Listening to the Manics album, this is my truth tell me yours, for the umpteenth time, is sometimes so comforting to me that its like slipping into a comfy housecoat, sliding into a pair of warm slippers and enjoying a nice cuppa all in one. It relaxes me and keeps me grounded better than any pill could. Well, I say that but I've yet to try heroin but hey, you get my point.
These last few days have been pretty bad. The reason? I don’t know. Moments of anger, moments of sadness, moments of tiredness all meshed into one. Every-time I think back to why I come up with no clear answer, all I can recall is it being a feeling that rains down on me and down I go. Sleep has been an odd affair lately too, a bit jittery and panicky. I've now gone back to oversleeping as well, finding it hard to get up and even harder to work up any sort of enthusiasm for anything. I’m on a higher dose again so I’m presuming this is part of the side effects but still, it doesn't tie in with the whole, ‘happy pill’ image at all.

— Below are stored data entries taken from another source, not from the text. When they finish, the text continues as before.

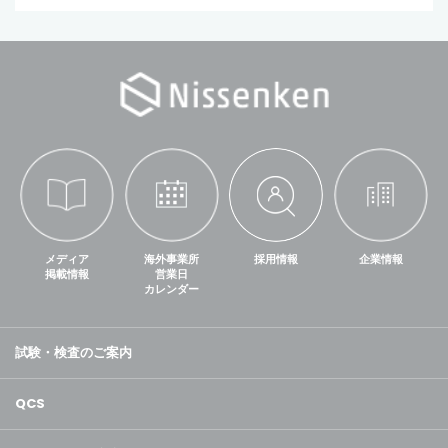
メディア
海外事業所
採用情報
企業情報
掲載情報
営業日
カレンダー
試験・検査のご案内
QCS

My irritation is something I’m finding hard to control, mostly at myself it makes an already bad situation just more annoying and it can be over anything too. Being outside, walking, seeing people, silly I know and hell, even now I’m irritated by the very words I’m typing out right now. SI sort of helps but then the last bout of that has left a couple of marks that will no doubt leave scars, which was what I wanted but I am forgetting that in the cold light of day others may spot them which may being more trouble than its worth, possible embarrassment too. Thankfully I rarely show my legs off in public.

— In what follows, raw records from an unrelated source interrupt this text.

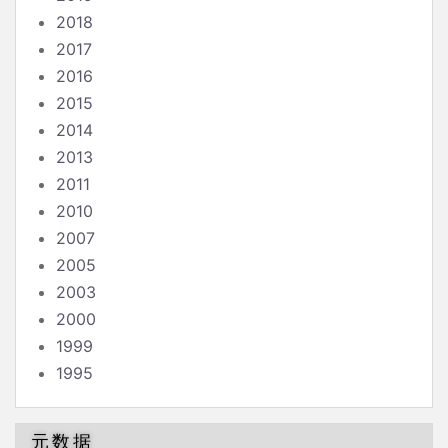
2018
2017
2016
2015
2014
2013
2011
2010
2007
2005
2003
2000
1999
1995
元数据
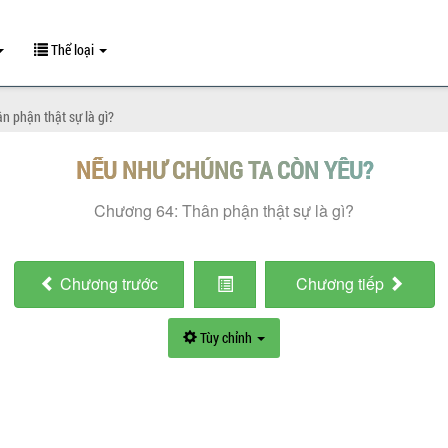
Thể loại
n phận thật sự là gì?
NẾU NHƯ CHÚNG TA CÒN YÊU?
Chương 64: Thân phận thật sự là gì?
Chương
trước
Chương
tiếp
Tùy chỉnh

The point is I’m finding it very difficult to enjoy anything. The gym, acting, going outside. It’s all numb to me which is scary as these are the things I used to love and near live for. I buy things on Ebay, things I need by the way… for the most part, in the hope it’ll make me happy, excited, something to look forward to in the post, like a little present to myself but no, it rarely lasts.
It just all layer after layer of sweetness, like adding spoonful after spoonful of sugar to a big pot of the bitterest coffee only I can’t taste the sweet at all. All I feel inside is more akin to a dead leg, numb and unfeeling to all. I feel like the only way through it is to act and keep on acting until something happens and I return to some sort of normalcy.
Where does it all end?
If you’re interested in and want another perspective of depression then may I suggest you try Robert Enke’s biography? He was a German goalkeeper who killed himself after a battle with depression. I found it a very good but sad read and you don’t have to be a football fan to get anything out of it. I find these reads better than the, I beat depression or, I tamed the black dog type books. They say nothing to me and smack more of a depressive episode rather than someone who had or has depression.